I think the letter is mostly a public relations exercise—Donziger released it publicly, along with a press release, after all. And the letter is similar to another letter to the DOJ dated June 19. But it does have one very interesting bit: Donziger writes that Chevron had taken the position that the Department of Justice had “pre-cleared” the payments to Guerra. He cites one of the ethics opinions Chevron offered to justify the payments, which says:

Chevron and its counsel have … disclosed the proposed arrangement to the United States Department of Justice, which responded to Chevron’s counsel that it is taking no position one way or the other on this proposed arrangement.

I don’t know that this counts as “pre-clearance,” assuming the ethics professor’s account accurately reflects what really happened. But if it is accurate, I think it does reflect the seriousness of the concerns Chevron had about the payments it planned to make.
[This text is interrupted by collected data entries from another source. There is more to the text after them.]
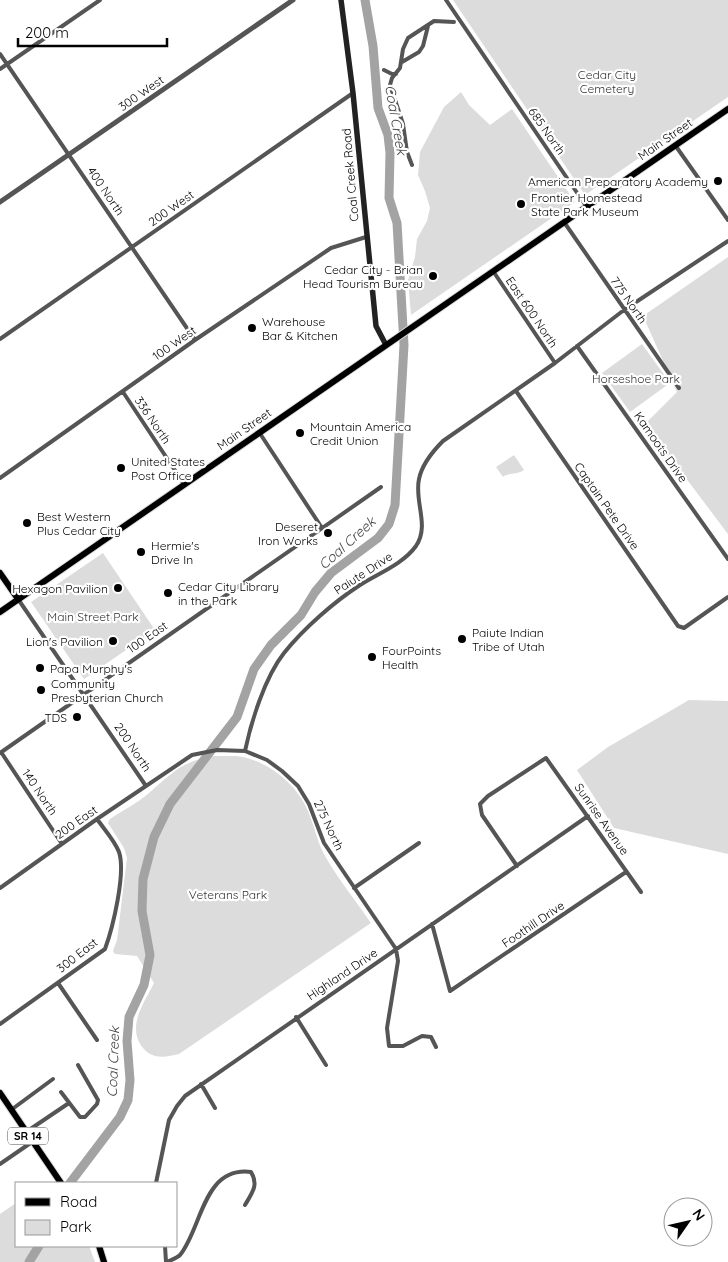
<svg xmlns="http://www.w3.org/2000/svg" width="728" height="1262" font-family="Quicksand,sans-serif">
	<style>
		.green { fill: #dcdcdc }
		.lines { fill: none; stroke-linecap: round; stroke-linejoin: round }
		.river { stroke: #a3a3a3; stroke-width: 9 }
		.primary-casing { stroke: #dbdbdb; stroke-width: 8 }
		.minor { stroke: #555; stroke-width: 4 }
		.tertiary { stroke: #555; stroke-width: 5 }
		.secondary { stroke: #222; stroke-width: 5.5 }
		.primary { stroke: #000; stroke-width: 6 }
		.poi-dot { fill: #000; stroke: #fff; stroke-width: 2 }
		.labels { text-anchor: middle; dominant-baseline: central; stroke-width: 4.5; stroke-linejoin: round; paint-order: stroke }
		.shield { fill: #fff; stroke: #4c4c4c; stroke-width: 1 }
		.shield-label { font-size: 11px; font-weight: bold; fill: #000 }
		.park-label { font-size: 12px; fill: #333; stroke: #fff }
		.street-label { font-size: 12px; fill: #000; stroke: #fff }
		.poi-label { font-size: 12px; fill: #000; stroke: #fff; text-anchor: start }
		.water-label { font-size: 14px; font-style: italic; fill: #444; stroke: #fff }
	</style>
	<rect width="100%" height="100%" fill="#fff"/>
	<path class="green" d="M453,0H728V97L585,195Z
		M461,92L469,105L490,125L512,109L575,202L411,315L408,280L415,257L417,239L427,221L430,208L425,191L418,175L420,152L444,107Z
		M728,257V534L645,424L677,392L643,316Z
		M642,344L670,383L630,412L602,373Z
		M514,455L524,470C517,475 510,472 503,477L496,467Z
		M103,553L155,630L84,679L31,602Z
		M689,700L728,701V854L614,828L577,770L608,747Z
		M213,756C220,756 228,756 236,756C266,759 297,784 308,811C314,825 317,841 324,854C337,878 356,901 371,923L179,1054C166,1057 153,1060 143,1048C126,1027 144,1003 154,983L137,956L115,954L113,951L117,940L127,858L124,848L108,823L110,819C123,810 138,803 149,793C172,773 181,762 213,756Z
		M16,1203V1246H89L95,1262H0V1214Z"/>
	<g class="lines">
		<path class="river" d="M70,1183L120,1117L128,1100L130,1080L127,1041L129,1017L144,985L150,955L142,911L143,879L154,837L170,804L237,717L254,669L271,645L301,615L315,592L331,573L378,538L389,524L395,505L404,345L397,223L389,198L390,153L388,135L378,108L373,46L365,0
			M29,1262L39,1246"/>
		<defs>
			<path id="primary" d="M0,573L18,599
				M0,612L728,109
				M0,1093L61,1183
				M99,1246L104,1262"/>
		</defs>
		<use href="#primary" class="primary-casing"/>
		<path class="minor" d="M446,0L586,206
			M0,54L195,340
			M402,62L419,52L423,46L428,26
			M0,69L100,0
			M384,70L392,74H396
			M675,145L728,220
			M412,165L407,152L403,124L390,85L392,78L400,68L403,49L408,38L434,21L454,22
			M564,222L679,388
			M493,271L555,363
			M0,339L353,93
			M577,346L728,559
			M516,391L678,626L684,628L728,597
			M123,392L184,484
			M259,432L322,528
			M0,478L195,340L331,248L366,237
			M18,599L146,786
			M245,751C251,722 265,677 284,653C304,628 334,602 360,585C379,573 403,564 416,546C430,525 414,502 419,479C422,464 432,452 443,441L555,363L624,310L728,241
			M1,752L62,844
			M0,753L381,487
			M517,866L482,815L480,804L488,796L546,758L641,892
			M0,888L97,819L192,755L217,750L245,751L267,760L282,771L298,786L309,804L324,843L396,949L398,961L387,1028L389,1046H403L422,1036L431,1037L436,1047
			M354,888L419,843
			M432,924L450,991L626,872
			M58,983L97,1040
			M296,1017L326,1065
			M0,1024L105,949C113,927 126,873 119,852C115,841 104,829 97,819
			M201,1084L215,1108
			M61,1092L80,1117H85L97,1104L98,1100L78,1065
			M11,1110L53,1079
			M26,1132L69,1103
			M0,1164L32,1142
			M156,1183L169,1120L177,1106L185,1096L588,816
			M165,1246L166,1262
			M167,1262C171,1260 177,1258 180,1255C202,1228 203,1166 251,1172C259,1185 252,1193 245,1205"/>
		<path class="tertiary" d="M0,202L293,0"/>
		<path class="secondary" d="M341,0L353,93L376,326L386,345"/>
		<use href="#primary" class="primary"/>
	</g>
	<g class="poi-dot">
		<circle cx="718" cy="181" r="5"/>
		<circle cx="521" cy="204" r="5"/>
		<circle cx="433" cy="276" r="5"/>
		<circle cx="252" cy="328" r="5"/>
		<circle cx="300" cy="433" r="5"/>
		<circle cx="121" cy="468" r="5"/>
		<circle cx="27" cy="523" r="5"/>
		<circle cx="328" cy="533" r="5"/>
		<circle cx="141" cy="552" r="5"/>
		<circle cx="118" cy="588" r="5"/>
		<circle cx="168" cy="593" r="5"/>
		<circle cx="462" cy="639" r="5"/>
		<circle cx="113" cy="641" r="5"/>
		<circle cx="372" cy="657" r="5"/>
		<circle cx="40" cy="668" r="5"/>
		<circle cx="41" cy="690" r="5"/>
		<circle cx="77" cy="717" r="5"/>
	</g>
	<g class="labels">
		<rect class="shield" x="8" y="1127.5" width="40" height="17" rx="4"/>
		<g class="shield-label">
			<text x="28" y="1136">SR 14</text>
		</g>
		<g class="park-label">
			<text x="607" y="74">Cedar City<tspan x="607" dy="14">Cemetery</tspan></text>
			<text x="636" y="378">Horseshoe Park</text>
			<text x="93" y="616">Main Street Park</text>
			<text x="228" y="894">Veterans Park</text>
		</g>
		<g class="street-label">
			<text transform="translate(141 93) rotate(-35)">300 West</text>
			<text transform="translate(547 131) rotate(55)">685 North</text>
			<text transform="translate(665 139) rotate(-35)">Main Street</text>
			<text transform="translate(350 175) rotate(-95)">Coal Creek Road</text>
			<text transform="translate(106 191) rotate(56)">400 North</text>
			<text transform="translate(171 208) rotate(-35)">200 West</text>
			<text transform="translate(629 300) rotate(55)">775 North</text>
			<text transform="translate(532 312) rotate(56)">East 600 North</text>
			<text transform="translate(174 343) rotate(-35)">100 West</text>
			<text transform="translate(153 420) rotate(56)">336 North</text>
			<text transform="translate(244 429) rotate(-35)">Main Street</text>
			<text transform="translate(661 447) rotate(55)">Kamoots Drive</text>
			<text transform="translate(607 506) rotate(55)">Captain Pete Drive</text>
			<text transform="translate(363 573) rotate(-33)">Paiute Drive</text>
			<text transform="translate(147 637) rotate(-35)">100 East</text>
			<text transform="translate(133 747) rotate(56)">200 North</text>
			<text transform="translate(40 792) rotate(56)">140 North</text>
			<text transform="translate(602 819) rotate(55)">Sunrise Avenue</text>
			<text transform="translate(76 822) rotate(-35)">200 East</text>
			<text transform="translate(329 825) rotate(65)">275 North</text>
			<text transform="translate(533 924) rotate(-34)">Foothill Drive</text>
			<text transform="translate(77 955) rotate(-38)">300 East</text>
			<text transform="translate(342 974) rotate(-34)">Highland Drive</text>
		</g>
		<g class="poi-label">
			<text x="708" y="181" text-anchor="end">American Preparatory Academy</text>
			<text x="531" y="197">Frontier Homestead<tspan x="531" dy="14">State Park Museum</tspan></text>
			<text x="423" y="269" text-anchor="end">Cedar City - Brian<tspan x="423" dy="14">Head Tourism Bureau</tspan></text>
			<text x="262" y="321">Warehouse<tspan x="262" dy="14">Bar &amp; Kitchen</tspan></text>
			<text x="310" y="426">Mountain America<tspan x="310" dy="14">Credit Union</tspan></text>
			<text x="131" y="461">United States<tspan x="131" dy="14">Post Office</tspan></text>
			<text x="37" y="516">Best Western<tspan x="37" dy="14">Plus Cedar City</tspan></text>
			<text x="318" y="526" text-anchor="end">Deseret<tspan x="318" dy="14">Iron Works</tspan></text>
			<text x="151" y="545">Hermie's<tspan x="151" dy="14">Drive In</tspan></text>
			<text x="178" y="586">Cedar City Library<tspan x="178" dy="14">in the Park</tspan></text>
			<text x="108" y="588" text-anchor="end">Hexagon Pavilion</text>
			<text x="472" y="632">Paiute Indian<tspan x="472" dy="14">Tribe of Utah</tspan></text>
			<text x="103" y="641" text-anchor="end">Lion's Pavilion</text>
			<text x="382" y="650">FourPoints<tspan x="382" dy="14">Health</tspan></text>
			<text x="50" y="668">Papa Murphy's</text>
			<text x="51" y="683">Community<tspan x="51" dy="14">Presbyterian Church</tspan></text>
			<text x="67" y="717" text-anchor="end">TDS</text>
		</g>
		<g class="water-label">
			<text transform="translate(396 120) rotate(80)">Coal Creek</text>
			<text transform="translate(347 543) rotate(-42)">Coal Creek</text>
			<text transform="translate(113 1062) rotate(-88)">Coal Creek</text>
		</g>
	</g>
	<rect x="15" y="1182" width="162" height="65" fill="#ffffff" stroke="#999999"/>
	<rect x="25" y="1198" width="25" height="8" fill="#000000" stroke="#999999"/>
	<text x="60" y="1207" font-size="15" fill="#000000">Road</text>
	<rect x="25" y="1220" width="25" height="15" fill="#dcdcdc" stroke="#999999"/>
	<text x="60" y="1232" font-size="15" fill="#000000">Park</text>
	<g transform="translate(688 1222) rotate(56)"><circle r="24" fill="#ffffff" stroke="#999999"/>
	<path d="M0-4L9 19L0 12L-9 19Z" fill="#000000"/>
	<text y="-8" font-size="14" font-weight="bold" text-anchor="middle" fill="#000000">N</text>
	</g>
	<path d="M18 38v8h149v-8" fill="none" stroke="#000000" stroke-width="2.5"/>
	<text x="25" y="38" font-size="15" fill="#000000" stroke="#ffffff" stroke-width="4" paint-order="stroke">200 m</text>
</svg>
And rightly so. The payments, on their face, far exceeded what would ordinarily be considered the expenses connected with the testimony. But as I’ve also argued, I don’t really see what this gets the LAPs, as the payments were disclosed at the time of the RICO trial, as the judge made findings of fact about Guerra’s testimony, and as the Cabrera fraud was independent of Guerra. In other words, even if you discounted Guerra’s testimony, I don’t see that the outcome of the case changes.

The second odd development: it’s been reported that in 2013, Pablo Fajardo, the LAPs’ lead Ecuadoran lawyer, received payment from the Ecuadoran security service. What could this possibly mean? I have no idea. Perhaps it fits in with what I reported in August 2016 about Fajardo’s betrayal of Donziger to serve the purposes of the Ecuadoran state.